Quando um projeto bate à nossa
porta, quando temos o sonho ou inspiração para realizar algo, é muito bom, no
meio do caminho, encontrarmos pessoas sintonizadas com nosso propósito. Isso
facilita a jornada. Mas em raras, e admiráveis, ocasiões pessoas e lugares são
capazes de superar nossas expectativas e nos acrescentar algo de extraordinário,
que nos toca o âmago de forma tão surpreendente que aumenta o encantamento com
a paisagem da jornada.
Há algum tempo não escrevo para a
Coluna do Rei, em parte devido às minhas atividades profissionais, mas também
pela falta de um “Graal” que oferecesse a inspiração certa para realizar a
tarefa. Eu funciono desta forma e os temas para o blog vêm de momentos.

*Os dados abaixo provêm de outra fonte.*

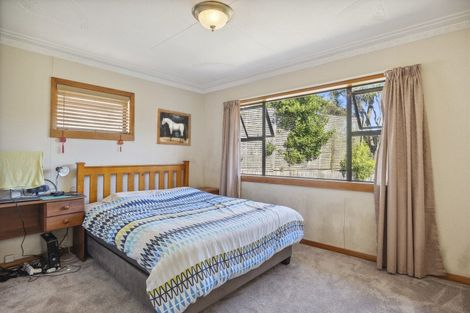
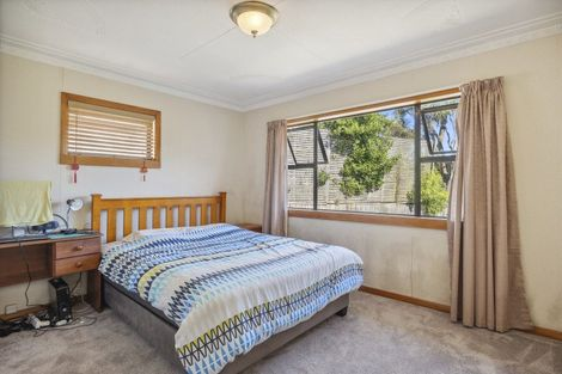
- wall art [155,107,192,147]
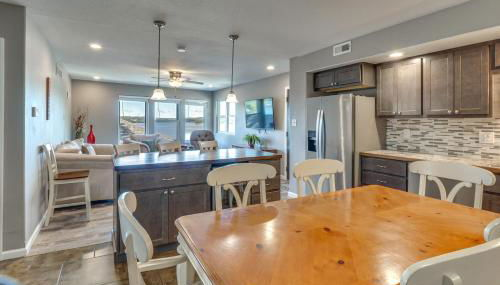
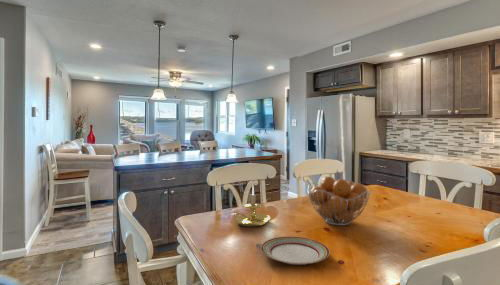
+ candle holder [231,185,271,228]
+ plate [260,236,330,266]
+ fruit basket [307,175,371,226]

O Graal
para esta postagem já "rumina" em minha cabeça há alguns meses. Iniciei o
manuscrito num caderno de anotações que uso para rascunhar ideias que me surgem
de tempos em tempos e acabei não terminando devido às demais urgências que então
surgiram. Nos últimos dias, aproveitando o tempo de férias, revirei minha
escrivaninha para decidir o material que levaria para o descanso da praia;
nessa época minha mente sempre encontra a tranquilidade necessária para
desenvolver projetos paralelos. Durante a arrumação, folheei meu velho caderno de
anotações e encontrei um esboço que escrevi em maio de 2013, época de meu
“renascimento” enxadrístico. O que chamo de renascimento é na verdade uma
retomada do interesse pelo assunto depois de muitos anos sem ler nada a
respeito ou evoluir em quaisquer de suas raízes teóricas. Durante os anos de
minha inércia enxadrística joguei regularmente, na maioria das vezes tendo como adversários
meu pai, irmãos e alguns raros amigos. Mas estudar xadrez depois dos 20 anos de
idade foi um tanto difícil com toda a estrada da consolidação profissional pela frente.

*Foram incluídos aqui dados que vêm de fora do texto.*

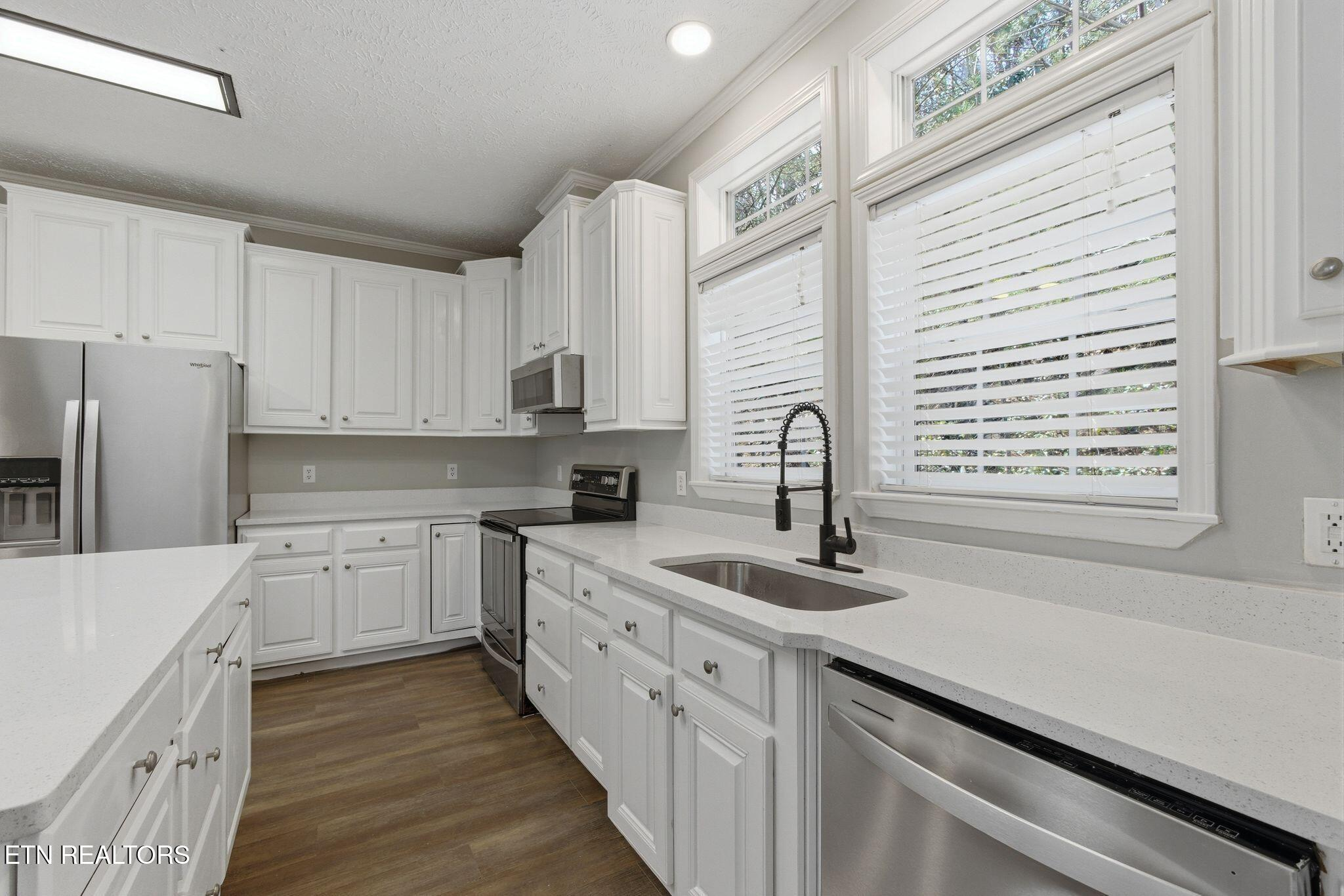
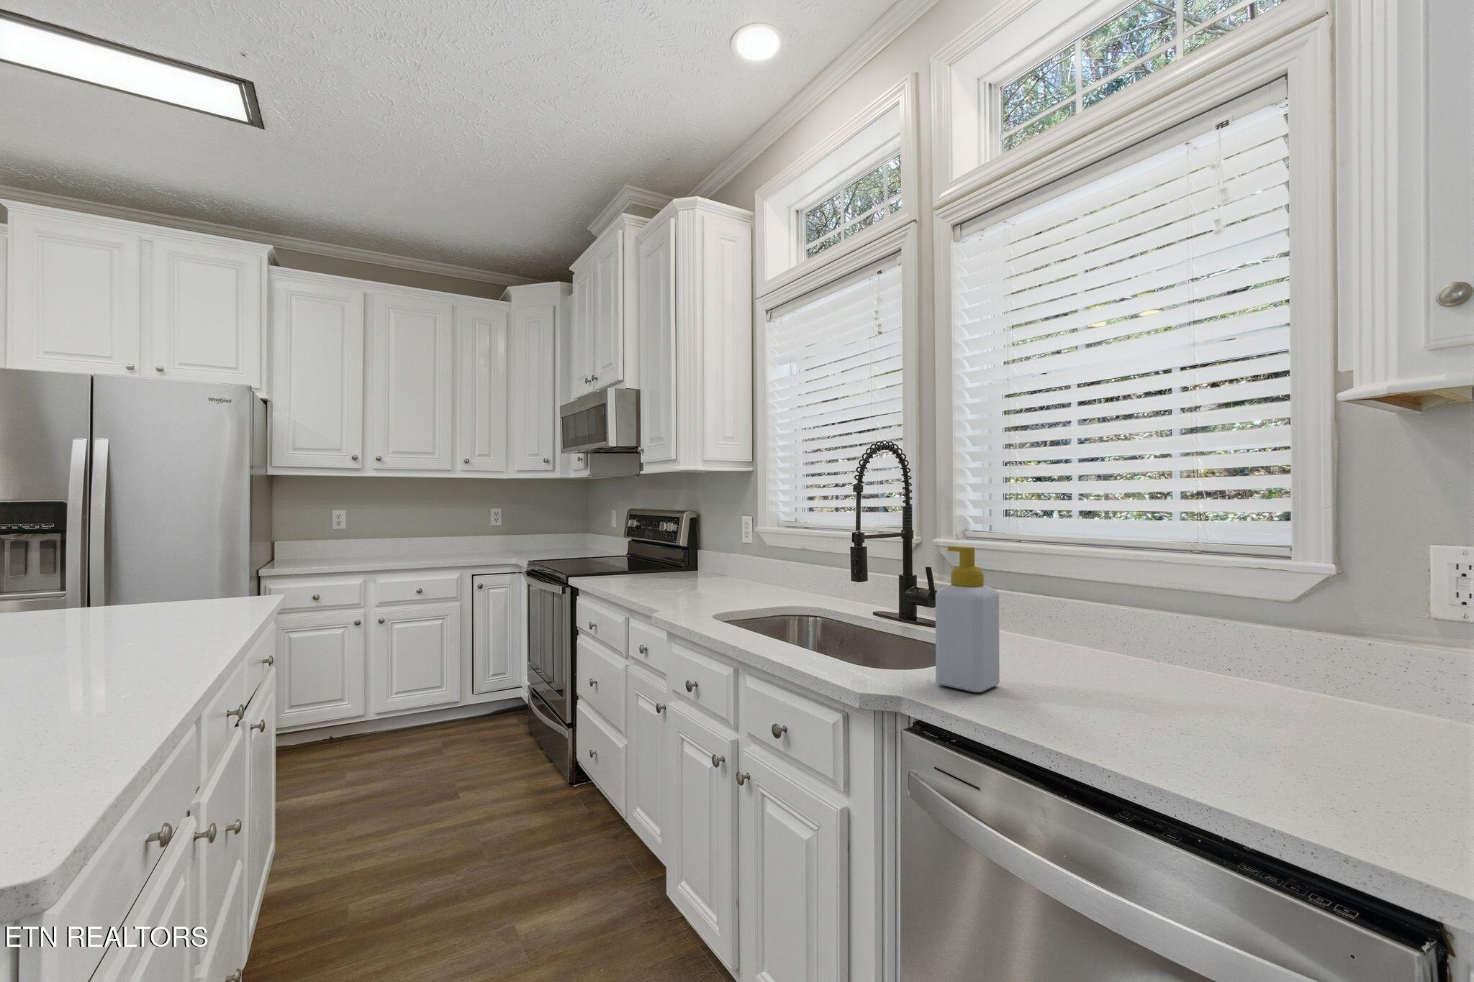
+ soap bottle [934,546,1000,693]
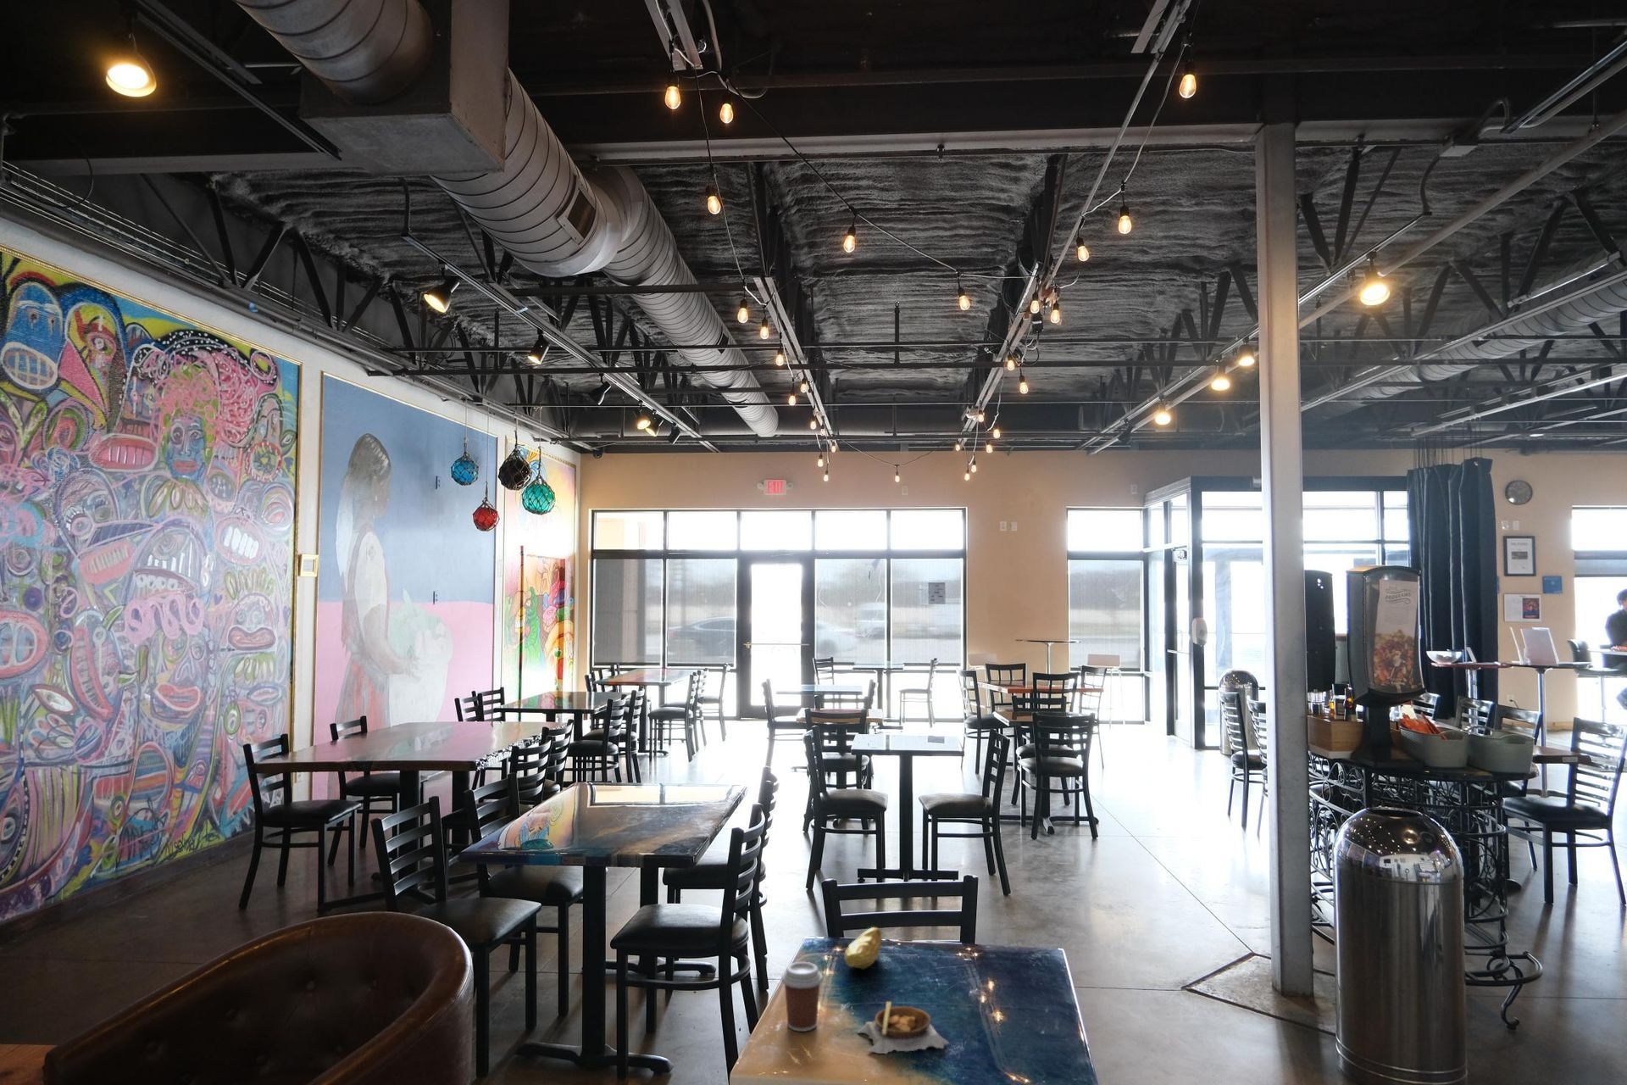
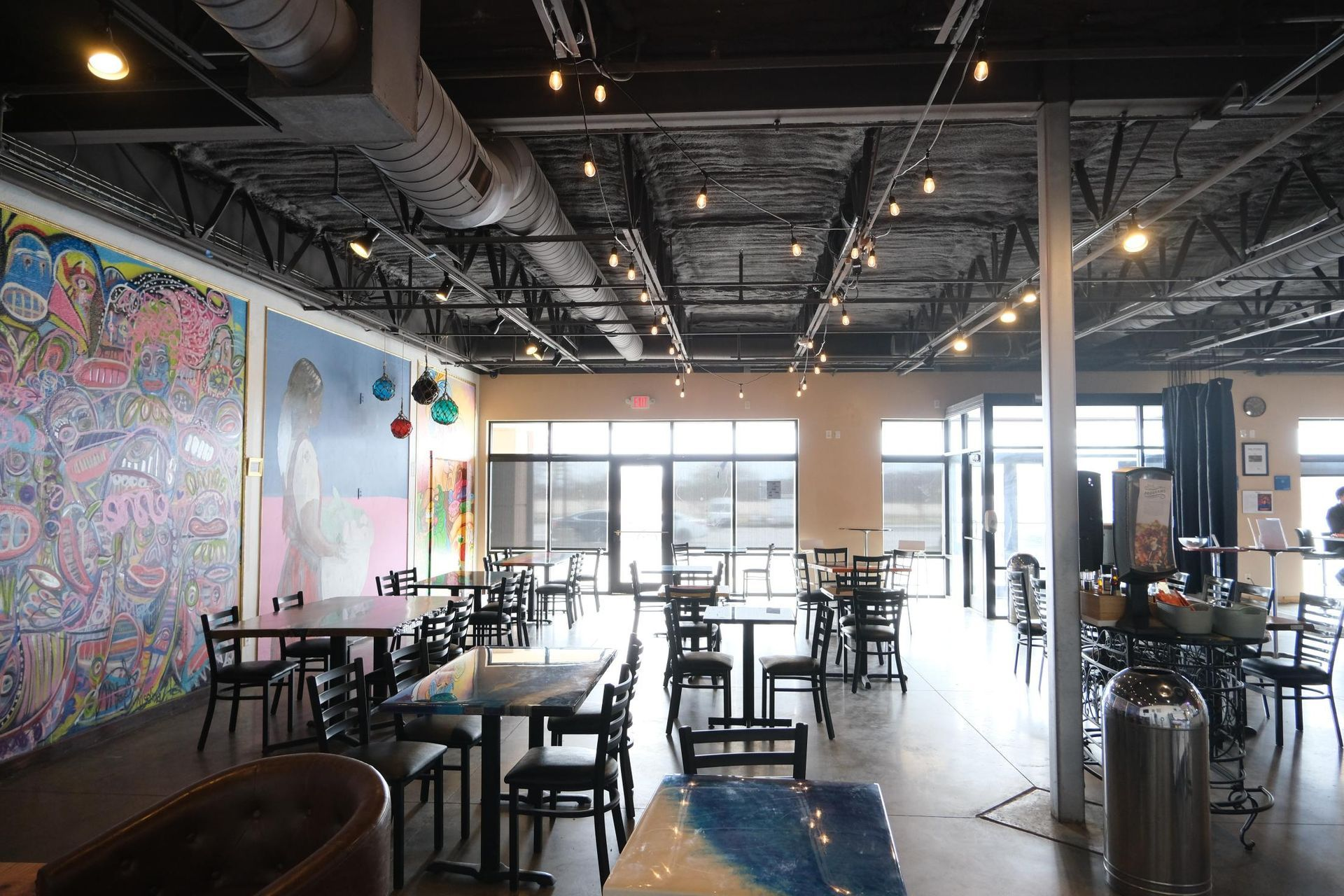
- coffee cup [781,961,823,1033]
- banana [843,926,883,971]
- soup bowl [857,1000,949,1055]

Penso que esta seja uma encruzilhada encarada pela maioria dos jovens
praticantes deste e outros esportes em algum momento de suas vidas.

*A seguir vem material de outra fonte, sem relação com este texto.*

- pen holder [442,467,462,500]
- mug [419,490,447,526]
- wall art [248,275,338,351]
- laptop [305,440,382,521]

Mencionei em artigos anteriores
do blog que minha relação com o xadrez é longínqua. Meus irmãos e eu aprendemos
xadrez com meu pai e a prática nunca ultrapassou anseios maiores do que
confraternizações domésticas regadas a gostosas partidas; nunca pretendi, nem é
minha atual intenção, ser jogador profissional. Ainda assim, o jogo sempre me
fascinou e despertou o interesse de forma inconstante, porém intensa. Qualquer
objeto relacionado exposto na vitrine de uma loja, um tabuleiro ou peça de
decoração, livros e até novidades em softwares nunca passaram despercebidos aos
meus olhos. Estes sempre foram capazes de trazer a tona uma atmosfera
inexplicável para voltar a praticar e estudar o jogo. Quando o rei parecia meio
adormecido surgia algo, ou alguma situação, que acionaria meu “botão de
interesse”. Numa família de amantes de xadrez, um recém-entusiasmado é mais que
suficiente para contagiar a todos de forma quase epidêmica. É fascinante a
forma como acontece e todos começam a ler e praticar de forma quase obsessiva.
Muitas vezes EU sou o estopim. Outras, meu irmão ou meu pai. De onde quer que
parta o raio da ignição, o efeito segue em cascata incrível.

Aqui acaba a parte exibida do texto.